SUPPLIED RECORDS Block Start
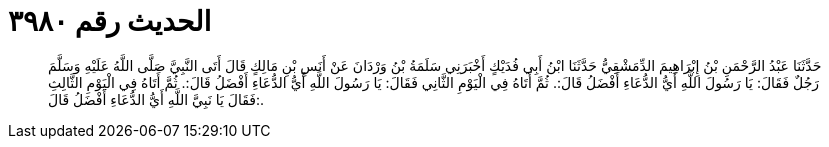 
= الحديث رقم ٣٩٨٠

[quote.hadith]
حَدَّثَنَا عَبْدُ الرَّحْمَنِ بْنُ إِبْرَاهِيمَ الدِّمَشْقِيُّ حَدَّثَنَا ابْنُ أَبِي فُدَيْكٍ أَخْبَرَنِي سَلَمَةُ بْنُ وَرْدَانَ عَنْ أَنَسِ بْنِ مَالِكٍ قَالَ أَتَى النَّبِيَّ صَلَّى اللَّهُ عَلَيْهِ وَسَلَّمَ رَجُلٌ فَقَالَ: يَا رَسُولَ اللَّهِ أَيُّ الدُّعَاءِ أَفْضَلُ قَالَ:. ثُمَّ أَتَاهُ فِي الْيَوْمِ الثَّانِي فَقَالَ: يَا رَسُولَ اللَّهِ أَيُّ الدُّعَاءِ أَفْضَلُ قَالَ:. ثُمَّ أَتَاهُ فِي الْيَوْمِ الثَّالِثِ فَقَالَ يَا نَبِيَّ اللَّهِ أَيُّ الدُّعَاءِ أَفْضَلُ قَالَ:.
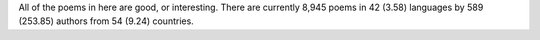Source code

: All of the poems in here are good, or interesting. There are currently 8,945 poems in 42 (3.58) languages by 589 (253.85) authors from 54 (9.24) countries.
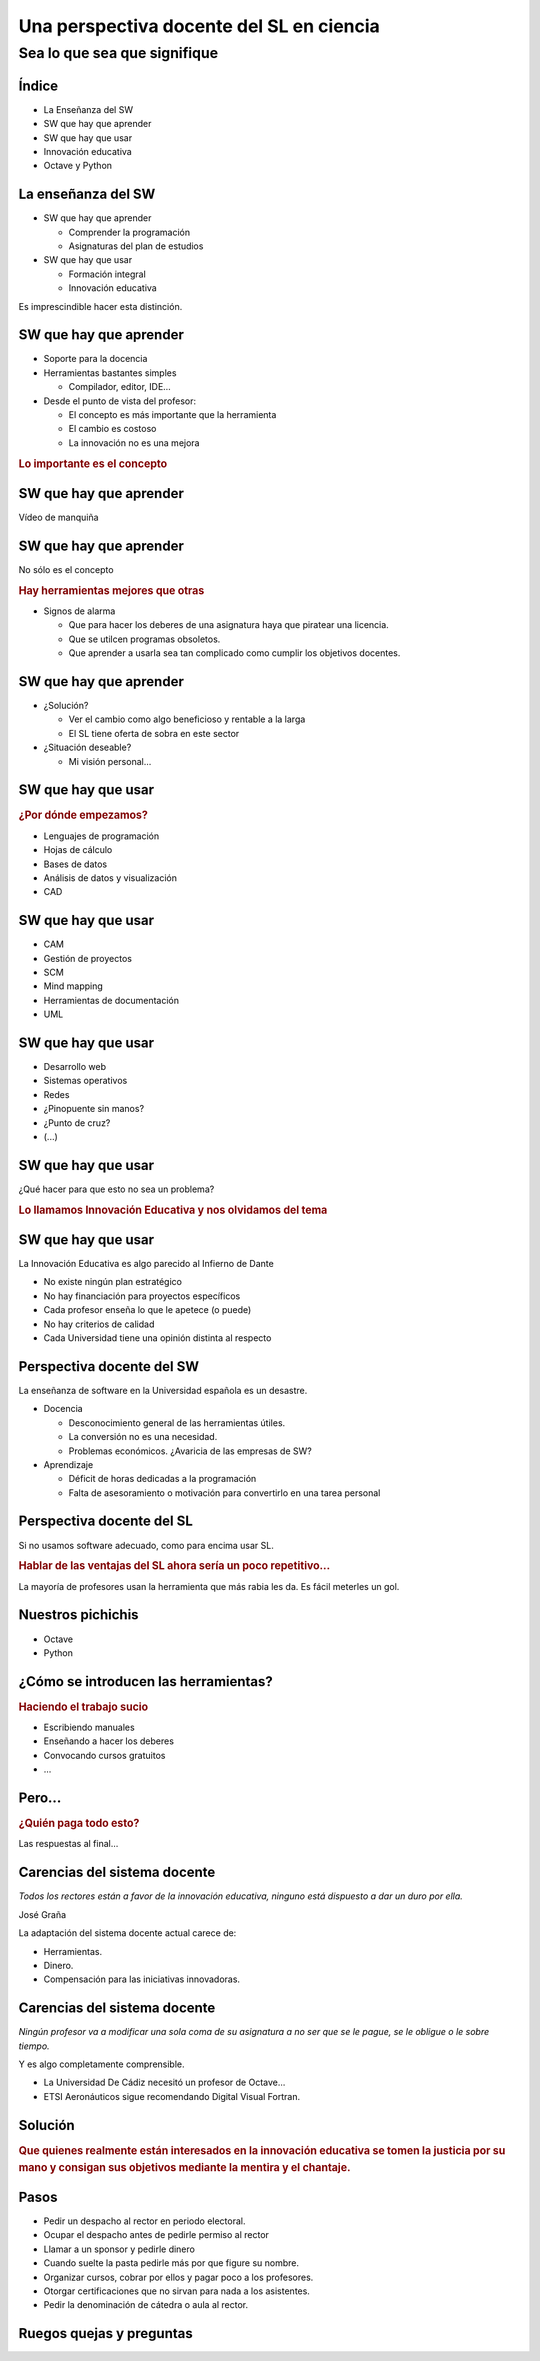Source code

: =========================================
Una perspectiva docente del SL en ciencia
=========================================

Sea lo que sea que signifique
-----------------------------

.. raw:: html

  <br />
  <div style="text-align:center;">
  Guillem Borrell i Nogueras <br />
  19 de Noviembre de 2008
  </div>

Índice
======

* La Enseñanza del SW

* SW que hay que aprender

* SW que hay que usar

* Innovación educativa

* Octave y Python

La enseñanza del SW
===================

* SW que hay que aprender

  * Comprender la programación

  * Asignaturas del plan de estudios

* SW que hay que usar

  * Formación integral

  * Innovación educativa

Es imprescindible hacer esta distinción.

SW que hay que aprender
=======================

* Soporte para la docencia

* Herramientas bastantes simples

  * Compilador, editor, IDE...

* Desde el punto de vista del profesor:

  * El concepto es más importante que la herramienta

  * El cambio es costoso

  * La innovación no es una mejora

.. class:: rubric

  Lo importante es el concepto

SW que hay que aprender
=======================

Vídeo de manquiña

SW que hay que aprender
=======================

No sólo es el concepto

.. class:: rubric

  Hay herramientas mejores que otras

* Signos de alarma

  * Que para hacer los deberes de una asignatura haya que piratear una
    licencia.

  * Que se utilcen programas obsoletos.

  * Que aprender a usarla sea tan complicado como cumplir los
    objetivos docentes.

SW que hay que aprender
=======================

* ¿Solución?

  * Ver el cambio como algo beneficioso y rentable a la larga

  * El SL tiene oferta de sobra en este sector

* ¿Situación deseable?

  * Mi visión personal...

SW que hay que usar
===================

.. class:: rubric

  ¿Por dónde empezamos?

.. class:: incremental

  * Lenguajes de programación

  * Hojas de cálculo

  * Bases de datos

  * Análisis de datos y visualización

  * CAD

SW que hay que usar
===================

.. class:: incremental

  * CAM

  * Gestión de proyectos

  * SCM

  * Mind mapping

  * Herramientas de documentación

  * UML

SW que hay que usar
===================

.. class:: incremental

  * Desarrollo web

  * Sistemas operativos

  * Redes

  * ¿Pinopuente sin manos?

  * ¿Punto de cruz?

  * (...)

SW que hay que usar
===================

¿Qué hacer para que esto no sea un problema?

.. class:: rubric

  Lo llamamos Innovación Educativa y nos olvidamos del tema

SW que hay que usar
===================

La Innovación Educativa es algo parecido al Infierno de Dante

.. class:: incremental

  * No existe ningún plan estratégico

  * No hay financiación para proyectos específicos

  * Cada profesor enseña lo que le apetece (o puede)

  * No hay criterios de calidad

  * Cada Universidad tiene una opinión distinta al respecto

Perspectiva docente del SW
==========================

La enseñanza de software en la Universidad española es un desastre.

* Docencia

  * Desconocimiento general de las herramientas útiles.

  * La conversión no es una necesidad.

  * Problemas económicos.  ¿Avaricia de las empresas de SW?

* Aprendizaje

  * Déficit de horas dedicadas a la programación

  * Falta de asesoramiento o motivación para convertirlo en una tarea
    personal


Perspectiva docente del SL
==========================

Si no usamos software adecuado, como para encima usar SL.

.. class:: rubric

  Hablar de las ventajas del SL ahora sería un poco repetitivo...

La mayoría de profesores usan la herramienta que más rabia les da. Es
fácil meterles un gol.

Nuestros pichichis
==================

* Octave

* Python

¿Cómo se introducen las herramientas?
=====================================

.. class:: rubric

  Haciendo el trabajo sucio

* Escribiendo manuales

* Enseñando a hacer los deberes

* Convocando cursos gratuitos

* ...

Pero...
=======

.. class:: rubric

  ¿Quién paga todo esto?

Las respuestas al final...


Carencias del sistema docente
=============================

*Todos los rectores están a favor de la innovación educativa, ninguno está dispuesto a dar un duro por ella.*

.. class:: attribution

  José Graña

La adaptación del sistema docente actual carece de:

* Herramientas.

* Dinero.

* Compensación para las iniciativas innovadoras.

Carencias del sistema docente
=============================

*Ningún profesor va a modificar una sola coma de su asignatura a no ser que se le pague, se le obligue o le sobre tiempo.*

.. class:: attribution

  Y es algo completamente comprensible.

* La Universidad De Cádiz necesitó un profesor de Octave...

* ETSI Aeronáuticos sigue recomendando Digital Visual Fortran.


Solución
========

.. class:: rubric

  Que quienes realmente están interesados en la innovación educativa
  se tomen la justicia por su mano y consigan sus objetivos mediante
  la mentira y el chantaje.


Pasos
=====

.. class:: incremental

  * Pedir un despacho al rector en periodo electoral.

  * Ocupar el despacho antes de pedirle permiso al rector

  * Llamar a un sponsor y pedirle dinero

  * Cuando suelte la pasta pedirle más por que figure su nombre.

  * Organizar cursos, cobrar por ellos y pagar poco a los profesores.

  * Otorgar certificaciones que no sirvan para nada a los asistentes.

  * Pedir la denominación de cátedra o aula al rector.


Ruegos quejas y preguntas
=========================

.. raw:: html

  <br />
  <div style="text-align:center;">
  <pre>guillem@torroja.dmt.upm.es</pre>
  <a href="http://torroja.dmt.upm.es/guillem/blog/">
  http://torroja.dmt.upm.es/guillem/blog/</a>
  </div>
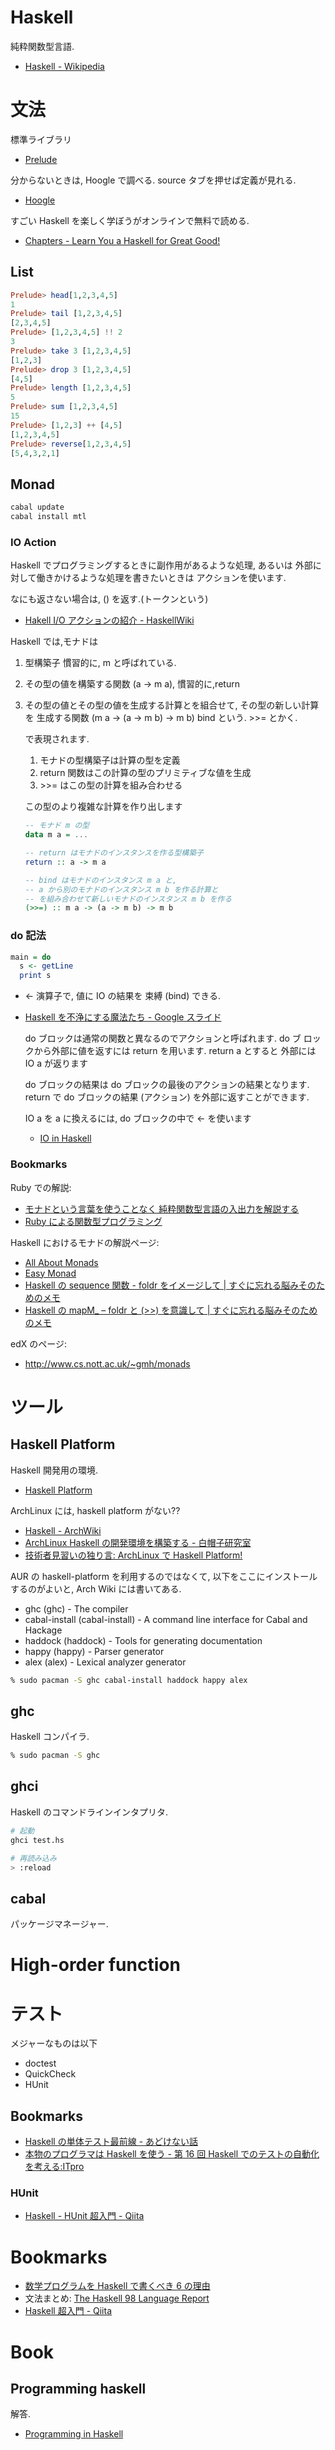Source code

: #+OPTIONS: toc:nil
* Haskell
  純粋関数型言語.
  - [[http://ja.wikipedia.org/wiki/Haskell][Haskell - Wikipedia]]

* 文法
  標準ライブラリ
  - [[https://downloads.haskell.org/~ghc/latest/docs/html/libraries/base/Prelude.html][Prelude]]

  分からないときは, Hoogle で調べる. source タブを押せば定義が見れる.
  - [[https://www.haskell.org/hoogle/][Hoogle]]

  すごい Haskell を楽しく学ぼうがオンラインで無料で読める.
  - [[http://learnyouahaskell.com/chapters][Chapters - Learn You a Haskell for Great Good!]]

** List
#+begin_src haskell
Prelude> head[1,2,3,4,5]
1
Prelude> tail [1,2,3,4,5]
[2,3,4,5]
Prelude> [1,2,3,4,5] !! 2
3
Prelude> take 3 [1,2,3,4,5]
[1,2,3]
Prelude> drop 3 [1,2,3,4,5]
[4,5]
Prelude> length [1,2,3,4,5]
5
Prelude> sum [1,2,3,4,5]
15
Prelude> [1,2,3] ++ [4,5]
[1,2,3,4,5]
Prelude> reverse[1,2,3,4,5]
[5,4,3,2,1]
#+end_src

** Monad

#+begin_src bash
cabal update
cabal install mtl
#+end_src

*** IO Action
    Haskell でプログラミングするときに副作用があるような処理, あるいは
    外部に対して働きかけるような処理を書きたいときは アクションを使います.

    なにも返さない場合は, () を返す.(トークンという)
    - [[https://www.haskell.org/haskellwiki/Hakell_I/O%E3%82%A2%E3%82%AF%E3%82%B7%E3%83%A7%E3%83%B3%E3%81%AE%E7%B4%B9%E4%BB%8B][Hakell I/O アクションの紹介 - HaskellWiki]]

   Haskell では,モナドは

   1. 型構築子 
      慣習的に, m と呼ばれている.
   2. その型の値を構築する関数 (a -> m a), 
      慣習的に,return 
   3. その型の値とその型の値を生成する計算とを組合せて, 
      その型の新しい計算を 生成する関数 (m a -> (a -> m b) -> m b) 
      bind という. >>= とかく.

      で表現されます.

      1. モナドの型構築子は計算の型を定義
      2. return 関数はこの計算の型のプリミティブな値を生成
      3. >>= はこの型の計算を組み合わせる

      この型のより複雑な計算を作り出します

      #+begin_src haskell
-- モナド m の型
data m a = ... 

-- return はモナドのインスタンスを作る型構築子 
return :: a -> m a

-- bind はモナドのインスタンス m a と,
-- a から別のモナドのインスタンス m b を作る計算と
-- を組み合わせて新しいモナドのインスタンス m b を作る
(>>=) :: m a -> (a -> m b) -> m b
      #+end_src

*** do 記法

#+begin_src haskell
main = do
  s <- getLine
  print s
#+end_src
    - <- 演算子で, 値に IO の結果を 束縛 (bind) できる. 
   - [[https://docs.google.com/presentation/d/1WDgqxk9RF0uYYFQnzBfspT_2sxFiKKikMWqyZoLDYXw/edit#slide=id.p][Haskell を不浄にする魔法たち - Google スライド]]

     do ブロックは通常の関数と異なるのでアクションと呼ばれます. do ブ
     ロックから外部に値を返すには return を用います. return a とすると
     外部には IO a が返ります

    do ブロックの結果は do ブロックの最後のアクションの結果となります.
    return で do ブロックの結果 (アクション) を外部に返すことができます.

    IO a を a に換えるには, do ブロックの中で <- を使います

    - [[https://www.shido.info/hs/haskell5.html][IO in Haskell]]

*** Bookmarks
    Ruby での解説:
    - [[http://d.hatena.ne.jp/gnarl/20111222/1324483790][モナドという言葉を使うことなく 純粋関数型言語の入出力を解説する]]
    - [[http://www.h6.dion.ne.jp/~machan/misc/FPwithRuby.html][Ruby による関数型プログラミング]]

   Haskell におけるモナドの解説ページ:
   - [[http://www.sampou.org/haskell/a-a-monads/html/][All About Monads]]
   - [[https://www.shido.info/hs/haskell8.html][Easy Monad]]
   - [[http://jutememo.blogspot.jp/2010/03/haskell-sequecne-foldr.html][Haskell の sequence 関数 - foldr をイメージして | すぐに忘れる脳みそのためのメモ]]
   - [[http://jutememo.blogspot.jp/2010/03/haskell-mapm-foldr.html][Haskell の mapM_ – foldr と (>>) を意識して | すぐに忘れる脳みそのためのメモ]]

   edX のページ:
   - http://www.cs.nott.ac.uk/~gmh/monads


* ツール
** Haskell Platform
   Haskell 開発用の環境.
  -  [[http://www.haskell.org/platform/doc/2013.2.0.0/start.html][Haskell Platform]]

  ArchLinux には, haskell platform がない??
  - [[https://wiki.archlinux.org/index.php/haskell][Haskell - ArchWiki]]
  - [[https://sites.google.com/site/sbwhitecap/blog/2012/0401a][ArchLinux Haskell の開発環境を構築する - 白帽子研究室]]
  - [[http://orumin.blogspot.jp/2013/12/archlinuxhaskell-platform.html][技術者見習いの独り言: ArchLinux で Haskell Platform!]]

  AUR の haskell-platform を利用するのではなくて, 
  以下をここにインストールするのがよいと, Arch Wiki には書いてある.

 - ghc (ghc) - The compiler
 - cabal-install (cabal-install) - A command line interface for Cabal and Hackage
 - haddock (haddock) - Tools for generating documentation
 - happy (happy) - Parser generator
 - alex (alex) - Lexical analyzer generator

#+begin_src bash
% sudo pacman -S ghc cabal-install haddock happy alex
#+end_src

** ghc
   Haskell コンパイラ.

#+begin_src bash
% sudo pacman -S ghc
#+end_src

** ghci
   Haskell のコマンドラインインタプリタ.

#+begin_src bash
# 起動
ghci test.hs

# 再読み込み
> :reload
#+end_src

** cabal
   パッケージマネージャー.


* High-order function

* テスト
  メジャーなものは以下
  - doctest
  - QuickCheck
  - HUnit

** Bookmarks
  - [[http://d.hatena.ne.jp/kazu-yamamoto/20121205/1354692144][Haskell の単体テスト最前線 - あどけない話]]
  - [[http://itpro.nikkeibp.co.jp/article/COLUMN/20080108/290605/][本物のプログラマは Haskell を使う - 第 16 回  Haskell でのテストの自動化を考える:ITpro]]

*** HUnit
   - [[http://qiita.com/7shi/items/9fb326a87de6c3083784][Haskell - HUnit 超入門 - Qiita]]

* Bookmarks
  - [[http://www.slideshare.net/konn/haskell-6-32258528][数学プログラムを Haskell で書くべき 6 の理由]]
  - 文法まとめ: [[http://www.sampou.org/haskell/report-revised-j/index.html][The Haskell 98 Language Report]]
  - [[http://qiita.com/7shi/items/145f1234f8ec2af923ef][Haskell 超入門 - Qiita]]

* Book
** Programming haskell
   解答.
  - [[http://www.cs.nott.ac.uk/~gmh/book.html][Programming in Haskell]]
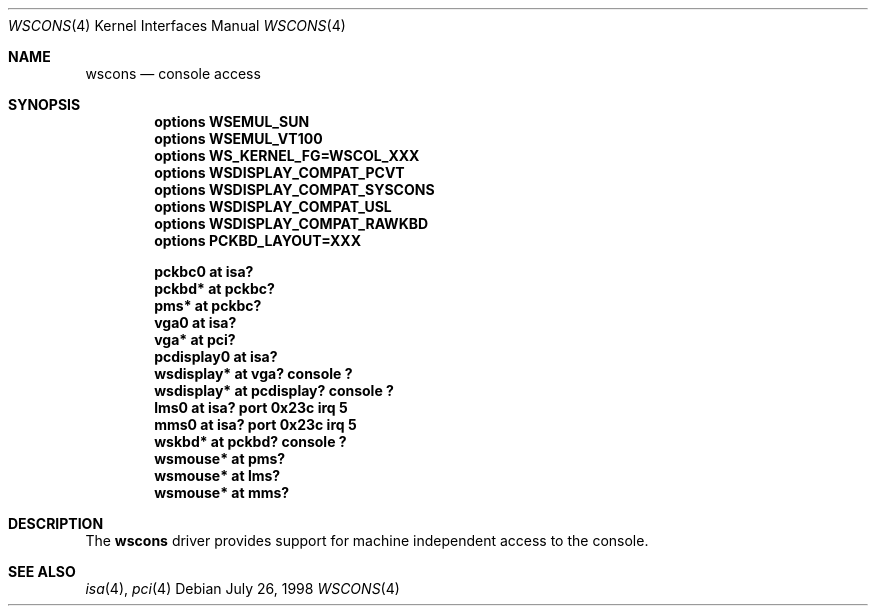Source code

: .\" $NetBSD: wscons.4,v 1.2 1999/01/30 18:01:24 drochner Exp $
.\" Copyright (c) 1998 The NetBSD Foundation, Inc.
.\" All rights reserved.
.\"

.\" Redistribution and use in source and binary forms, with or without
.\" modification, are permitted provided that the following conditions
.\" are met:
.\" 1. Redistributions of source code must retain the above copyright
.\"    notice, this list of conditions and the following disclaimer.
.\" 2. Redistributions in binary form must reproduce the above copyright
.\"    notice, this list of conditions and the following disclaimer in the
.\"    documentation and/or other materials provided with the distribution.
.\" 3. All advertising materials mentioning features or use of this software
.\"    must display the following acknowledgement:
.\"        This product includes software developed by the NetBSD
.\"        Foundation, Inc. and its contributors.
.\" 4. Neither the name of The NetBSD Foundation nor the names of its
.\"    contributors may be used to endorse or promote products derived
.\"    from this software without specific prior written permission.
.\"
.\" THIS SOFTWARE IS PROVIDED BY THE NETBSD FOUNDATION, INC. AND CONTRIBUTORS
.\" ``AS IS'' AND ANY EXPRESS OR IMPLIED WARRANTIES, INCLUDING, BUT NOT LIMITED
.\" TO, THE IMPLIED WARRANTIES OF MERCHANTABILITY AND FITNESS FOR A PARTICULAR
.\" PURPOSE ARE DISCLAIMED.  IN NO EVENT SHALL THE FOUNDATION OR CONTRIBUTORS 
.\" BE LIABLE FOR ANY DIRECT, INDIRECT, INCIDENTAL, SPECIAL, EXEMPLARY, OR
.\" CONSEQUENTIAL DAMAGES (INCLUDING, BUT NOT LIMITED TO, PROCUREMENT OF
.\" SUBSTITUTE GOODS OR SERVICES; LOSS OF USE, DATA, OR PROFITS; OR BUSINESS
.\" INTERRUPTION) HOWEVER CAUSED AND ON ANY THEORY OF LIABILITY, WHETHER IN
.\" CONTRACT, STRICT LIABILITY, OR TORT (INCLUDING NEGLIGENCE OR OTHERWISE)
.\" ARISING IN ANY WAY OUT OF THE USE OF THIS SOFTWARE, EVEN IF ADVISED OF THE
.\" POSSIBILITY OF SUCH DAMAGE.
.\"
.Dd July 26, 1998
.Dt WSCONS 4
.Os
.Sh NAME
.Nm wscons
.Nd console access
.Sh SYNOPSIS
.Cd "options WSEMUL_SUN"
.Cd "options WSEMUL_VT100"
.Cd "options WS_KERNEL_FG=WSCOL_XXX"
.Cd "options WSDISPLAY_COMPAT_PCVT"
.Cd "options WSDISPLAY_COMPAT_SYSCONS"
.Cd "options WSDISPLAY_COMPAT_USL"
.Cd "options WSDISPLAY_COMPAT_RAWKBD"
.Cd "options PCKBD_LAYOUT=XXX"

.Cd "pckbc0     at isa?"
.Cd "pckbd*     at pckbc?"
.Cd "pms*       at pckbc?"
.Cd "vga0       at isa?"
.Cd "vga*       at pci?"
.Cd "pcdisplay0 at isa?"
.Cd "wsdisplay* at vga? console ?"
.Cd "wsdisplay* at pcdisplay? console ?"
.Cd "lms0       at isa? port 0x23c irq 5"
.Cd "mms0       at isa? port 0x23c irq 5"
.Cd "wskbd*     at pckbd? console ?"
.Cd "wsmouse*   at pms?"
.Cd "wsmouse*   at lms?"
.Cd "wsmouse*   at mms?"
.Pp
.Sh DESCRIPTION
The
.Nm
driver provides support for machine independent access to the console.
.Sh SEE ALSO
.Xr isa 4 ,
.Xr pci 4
SUPPLIED RECORDS Block End
Look through the records above for the word "access". Report how many lines contain it, as a bare number.

▸ **EXPECTED ANSWER**
2